Große amerikanische Politikernamen werden im kommenden Februar in Sotschi hingegen fehlen. Mitglieder der US-Regierung wird man vergeblich suchen – eine unausgesprochene Form des Protestes gegen die offen schwulenfeindliche Politik der russischen Regierung. Denn bei den Winterspielen im kanadischen Vancouver 2010 waren die Vereinigten Staaten noch von Vizepräsident Joe Biden vertreten worden. Und bei den Sommerspielen 2012 in London hatte First Lady Michelle Obama die US-Abgesandten angeführt.
Ruf nach Boykott
Homosexuellen-Gruppen in aller Welt fordern den Boykott der Olympischen Spiele in der Schwarzmeerstadt. Das von Präsident Putin unterzeichnete Gesetz sieht hohe Strafen für diejenigen vor, die Minderjährige über homosexuelle Lebensformen informieren oder Schwulen- und Lesbenparaden abhalten. Ein Boykott sei für ihn kein Thema, hatte US-Präsident Obama gesagt: Er halte hingegen Erfolge von schwulen und lesbischen US-Athleten für die bessere Antwort auf das diskriminierende Gesetz.
Ob Österreichs Bundespräsident Heinz Fischer nach Sotschi reisen wird oder nicht, bleibt weiter offen. „Es gibt noch keine Entscheidung“, heißt es dazu auf KURIER-Anfrage aus dem Büro des Präsidenten.
Außenminister Sebastian Kurz mutmaßt hingegen, dass er „wahrscheinlich keine Zeit“ haben werde, zu den umstrittenen Spielen zu reisen. In seinem Büro hieß es gegenüber dem KURIER, man habe sich noch nicht wirklich mit der Frage auseinandergesetzt.
Sportminister Gerald Klug hat das schon. Er wird einige Tage in Sotschi sein. „Ausschließlich aus Respekt vor den Leistungen der österreichischen Sportlerinnen und Sportler“, heißt es ausdrücklich in seinem Büro. Wer sich jahrelang auf diesen Wettbewerb vorbereitet, verdiene besondere Wertschätzung. Das solle aber nicht darüber hinwegtäuschen, dass Österreich bezüglich der Menschenrechte einen klaren Standpunkt habe.
Gut, dass ich schon in Sibirien wohne. Recht viel weiter können sie mich nicht mehr abschieben." Der Karikaturist Vasily Slonov witzelt, aber der Grund seiner Worte ist ein ernster, nämlich ein Josef Stalin mit Vampirzähnen, eine Matrjoschka-Puppe in Handgranatenform, fünf Ringe, geformt aus Stacheldraht und ein Schneemann auf einem Panzeruntersatz.

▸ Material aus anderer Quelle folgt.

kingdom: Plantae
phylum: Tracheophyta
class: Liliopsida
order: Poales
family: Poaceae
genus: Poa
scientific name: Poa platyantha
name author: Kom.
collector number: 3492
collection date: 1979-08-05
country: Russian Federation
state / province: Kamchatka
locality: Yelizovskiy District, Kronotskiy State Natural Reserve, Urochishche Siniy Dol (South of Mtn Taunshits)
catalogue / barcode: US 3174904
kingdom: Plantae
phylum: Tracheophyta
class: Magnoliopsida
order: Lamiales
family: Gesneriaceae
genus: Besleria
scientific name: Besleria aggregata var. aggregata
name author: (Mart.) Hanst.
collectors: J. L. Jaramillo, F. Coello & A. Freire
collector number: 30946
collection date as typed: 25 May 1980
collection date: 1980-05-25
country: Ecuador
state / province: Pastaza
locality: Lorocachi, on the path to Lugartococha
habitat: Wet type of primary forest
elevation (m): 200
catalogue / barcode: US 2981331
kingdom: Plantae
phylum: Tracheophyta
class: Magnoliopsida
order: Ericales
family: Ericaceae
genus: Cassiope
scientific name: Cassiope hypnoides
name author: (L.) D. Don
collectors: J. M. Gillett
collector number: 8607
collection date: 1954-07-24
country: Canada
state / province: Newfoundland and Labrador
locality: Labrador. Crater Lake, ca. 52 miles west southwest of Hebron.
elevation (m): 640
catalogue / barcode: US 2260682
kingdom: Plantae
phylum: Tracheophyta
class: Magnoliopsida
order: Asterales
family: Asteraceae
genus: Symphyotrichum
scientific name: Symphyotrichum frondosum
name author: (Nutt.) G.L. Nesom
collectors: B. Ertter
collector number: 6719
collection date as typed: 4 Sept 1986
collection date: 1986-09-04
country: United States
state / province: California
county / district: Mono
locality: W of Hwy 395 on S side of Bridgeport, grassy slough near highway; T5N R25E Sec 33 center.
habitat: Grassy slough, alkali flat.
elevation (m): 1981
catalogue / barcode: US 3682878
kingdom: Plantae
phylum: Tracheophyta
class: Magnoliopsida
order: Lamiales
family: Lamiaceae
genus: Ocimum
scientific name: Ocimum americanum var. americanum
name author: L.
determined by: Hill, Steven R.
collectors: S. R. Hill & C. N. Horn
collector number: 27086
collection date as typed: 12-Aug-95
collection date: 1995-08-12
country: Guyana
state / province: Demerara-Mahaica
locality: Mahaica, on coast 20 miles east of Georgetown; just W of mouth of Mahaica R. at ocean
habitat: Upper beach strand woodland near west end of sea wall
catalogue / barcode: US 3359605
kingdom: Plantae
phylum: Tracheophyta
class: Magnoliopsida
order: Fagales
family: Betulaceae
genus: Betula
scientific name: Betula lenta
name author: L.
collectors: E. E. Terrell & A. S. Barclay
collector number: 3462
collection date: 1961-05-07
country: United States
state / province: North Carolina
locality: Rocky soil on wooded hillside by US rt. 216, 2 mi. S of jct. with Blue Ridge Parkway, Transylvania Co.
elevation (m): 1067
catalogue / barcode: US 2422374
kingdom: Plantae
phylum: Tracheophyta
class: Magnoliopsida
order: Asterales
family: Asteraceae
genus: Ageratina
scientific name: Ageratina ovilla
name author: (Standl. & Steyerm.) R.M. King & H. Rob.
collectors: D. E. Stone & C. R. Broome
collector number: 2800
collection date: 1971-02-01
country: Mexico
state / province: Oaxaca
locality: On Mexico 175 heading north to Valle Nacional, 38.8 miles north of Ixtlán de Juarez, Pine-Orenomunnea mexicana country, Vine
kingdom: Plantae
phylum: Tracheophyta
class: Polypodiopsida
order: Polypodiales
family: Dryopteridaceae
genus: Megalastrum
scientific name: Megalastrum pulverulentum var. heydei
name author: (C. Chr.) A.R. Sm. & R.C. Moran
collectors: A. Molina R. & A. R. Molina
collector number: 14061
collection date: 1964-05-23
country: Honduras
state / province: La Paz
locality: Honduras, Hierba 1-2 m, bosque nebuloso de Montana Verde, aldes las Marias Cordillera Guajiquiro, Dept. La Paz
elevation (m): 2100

Mit seiner Karikatur-Reihe "Welcome! Sotchi 2014" verspottet Slonov das große Prestigeprojekt Vladimir Putins: Die Olympischen Winterspiele 2014 in Sotschi an der Schwarzmeerküste.
"Welcome! Sotchi 2014"
Bereits 2007, als bekannt wurde, dass die Winterspiele 2014 auf russischem Boden ausgetragen werden sollen, begann Slonov an seiner Sotschi-Serie zu arbeiten. "Mir war schon damals klar, dass die offizielle PR-Strategie langweilig und wertlos werden würde", lautet sein Urteil zu den Bemühungen des russischen Olympischen Komitees.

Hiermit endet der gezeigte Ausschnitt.